22 May 2009

Sheldon Meets Nick's Sister

Sometimes you just never know who you'll meet.

No, it wasn't a celebrity. Or someone I'd been trying to avoid. Well, not really, anyway.

He is someone I hadn't seen in about ten years. In those days, we used to ride with a few other guys. We all lived within a two-neighborhood radius in Brooklyn, so it was easy for us to do impromptu rides together.

Sheldon was dating a very attractive and smart woman named Danielle. They're married now. Ray, another one of our riding buddies, hasn't married, but is still with, the woman he started seeing around the same time as Shedon got involved with Danielle--and I with Tammy.

He's forty now, and well, if you don't know my age, I'm not going to tell you. ;-) But neither of us could believe that the other had reached the chronological milestones at which we now find ourselves. To tell you the truth, he seemed more surprised at my age than at the changes I've undergone in the intervening years.

What surprised him most, he told me, was finding out that I am indeed the one he knew as a guy named Nick. "When I saw you, I thought there was something familiar about you. I wasn't sure. Then, when you talked, I thought, 'Maybe she's Nick's sister."

"Except that I don't have a sister." And neither did my brothers--or at least, none that they knew of, until six years ago.
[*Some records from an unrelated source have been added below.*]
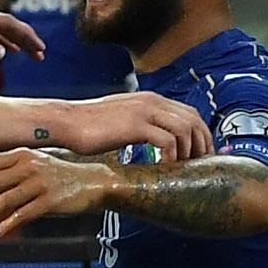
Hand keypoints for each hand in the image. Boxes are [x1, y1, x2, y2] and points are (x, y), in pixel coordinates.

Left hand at [0, 147, 116, 235]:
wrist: (92, 182)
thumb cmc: (56, 177)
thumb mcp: (34, 165)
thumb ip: (10, 170)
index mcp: (22, 155)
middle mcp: (29, 166)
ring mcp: (40, 183)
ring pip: (6, 199)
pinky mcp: (51, 201)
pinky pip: (24, 213)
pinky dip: (8, 223)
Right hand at [44, 90, 212, 162]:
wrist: (66, 122)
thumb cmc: (88, 126)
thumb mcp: (121, 120)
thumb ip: (140, 124)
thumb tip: (151, 139)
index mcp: (150, 100)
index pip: (189, 112)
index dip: (200, 133)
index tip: (200, 153)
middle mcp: (151, 102)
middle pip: (193, 119)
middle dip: (202, 143)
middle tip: (200, 164)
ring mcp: (144, 112)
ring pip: (185, 128)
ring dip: (188, 150)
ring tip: (183, 167)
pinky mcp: (135, 125)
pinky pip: (167, 140)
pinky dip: (172, 155)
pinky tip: (165, 166)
"Well, here you are. You're look great."

"Ooh! That, coming from the man who's married to Danielle!"

"Well, you should see yourself. You're smiling, you're glowing. And that outfit is great for you."

Only Bruce, with whom I had lunch before I bumped into Sheldon, knows my secret: I wore it yesterday, too. I got lots of compliments on it, and I feel pretty and feminine--even ladylike (OK. Now I'll lose whatever feminist friends I may have still had!) in it. It's a sleeveless dress that falls below my knee. Over my shoulders and chest I wore a bolero-type jacket, in the same linen material and the same color as the dress.
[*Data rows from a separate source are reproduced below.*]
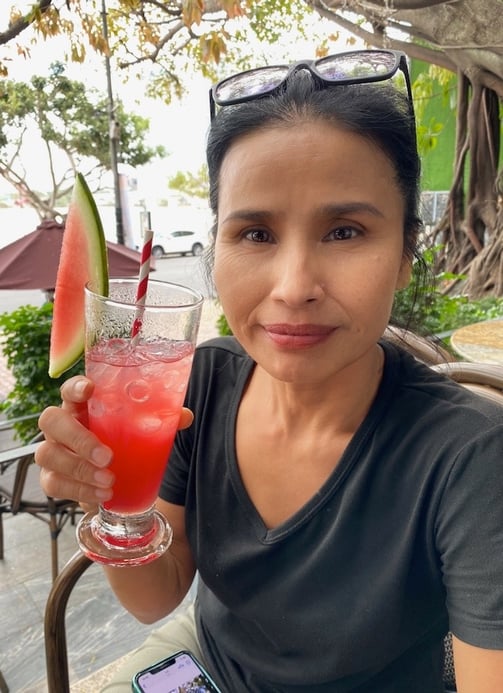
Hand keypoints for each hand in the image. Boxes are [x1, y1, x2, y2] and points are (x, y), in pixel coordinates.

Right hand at [35, 376, 193, 505]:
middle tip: (107, 456)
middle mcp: (62, 425)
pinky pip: (53, 483)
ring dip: (80, 469)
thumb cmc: (123, 445)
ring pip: (47, 454)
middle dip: (77, 438)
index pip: (68, 389)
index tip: (89, 389)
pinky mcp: (52, 477)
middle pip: (50, 420)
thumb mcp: (142, 432)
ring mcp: (52, 451)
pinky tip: (102, 495)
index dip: (74, 387)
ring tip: (109, 480)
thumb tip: (184, 416)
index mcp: (82, 407)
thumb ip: (161, 421)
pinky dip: (79, 490)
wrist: (114, 481)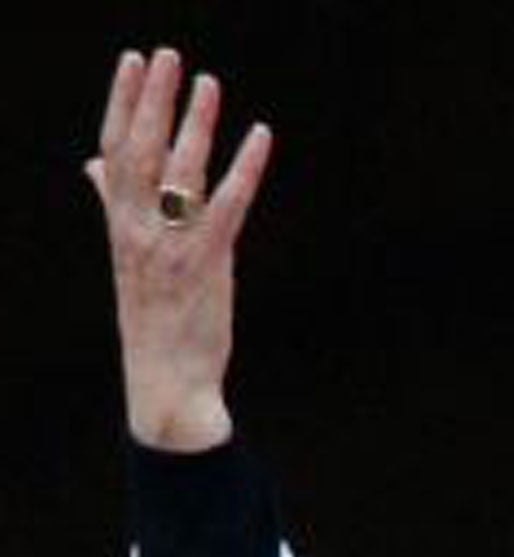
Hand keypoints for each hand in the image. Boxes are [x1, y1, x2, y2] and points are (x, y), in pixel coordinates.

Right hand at [85, 48, 272, 452]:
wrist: (165, 381)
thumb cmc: (153, 319)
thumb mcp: (127, 257)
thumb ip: (113, 205)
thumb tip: (91, 167)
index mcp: (119, 224)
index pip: (114, 151)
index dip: (123, 104)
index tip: (133, 63)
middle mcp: (139, 229)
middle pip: (141, 150)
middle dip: (155, 100)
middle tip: (169, 56)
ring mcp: (172, 246)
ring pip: (181, 171)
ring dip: (197, 124)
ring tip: (210, 84)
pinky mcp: (208, 263)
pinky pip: (228, 204)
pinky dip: (245, 168)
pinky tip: (260, 138)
That color is one I love, and people say is "perfect" for me: a deep lavender that's almost periwinkle. I just felt so good about wearing it yesterday that I wanted to wear it again today.
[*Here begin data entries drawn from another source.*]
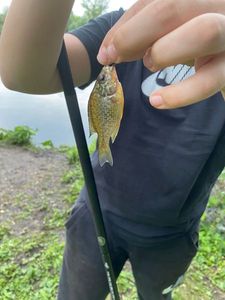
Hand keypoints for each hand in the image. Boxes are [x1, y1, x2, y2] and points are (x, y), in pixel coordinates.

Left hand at [97, 0, 224, 108]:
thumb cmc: (194, 37)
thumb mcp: (169, 27)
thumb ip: (141, 31)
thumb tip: (108, 51)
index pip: (156, 0)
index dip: (124, 26)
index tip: (106, 52)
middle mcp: (218, 4)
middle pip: (173, 7)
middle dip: (134, 35)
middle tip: (115, 58)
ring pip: (203, 32)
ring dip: (163, 51)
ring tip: (150, 64)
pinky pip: (209, 81)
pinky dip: (180, 94)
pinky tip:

Realize that the last time Sheldon saw me, I was probably in one of my bicycling team outfits, and I was probably grungy. Or I may have been wearing what lots of American males wear when they don't know what else to wear: Dockers and a plaid button-down shirt. Or, if the weather was cooler, I might have been wearing corduroy slacks or jacket. Also: My hair was short, and I wore a beard.

What I didn't tell him was something he probably knew that I was thinking: He's cute. It's not so much about his looks, although he is nice-looking guy. It has more to do with his personality, and with this: He seems to have an air of innocence that belies mischieviousness, or an air of mischieviousness that is the surface of, or is protecting, his innocence. Sometimes I used to feel as if he and I had gotten away with something he would never, ever do.

Now I'm realizing that in all of our conversation, I didn't find myself wishing for those days. He says that he and Ray are training to race again next year; I wish them well but have no desire to do anything like that, even if I were in better shape. Even the relative ease of those first two years I spent with Tammy--also, if I remember correctly, the last two years I rode with Sheldon and Ray and the other guys from Brooklyn--is not something I want to revisit. All I really did was to forestall the breakdown and changes I needed.

The images of those rides and nights out and other events--with each other, and sometimes our significant others--felt, as they do now, rather like pictures of things my brother did: the sorts of things mothers and daughters collect in albums or frame and stand on dressers or desks.

Maybe Sheldon understood even more than I realized when he said he thought I might be Nick's sister.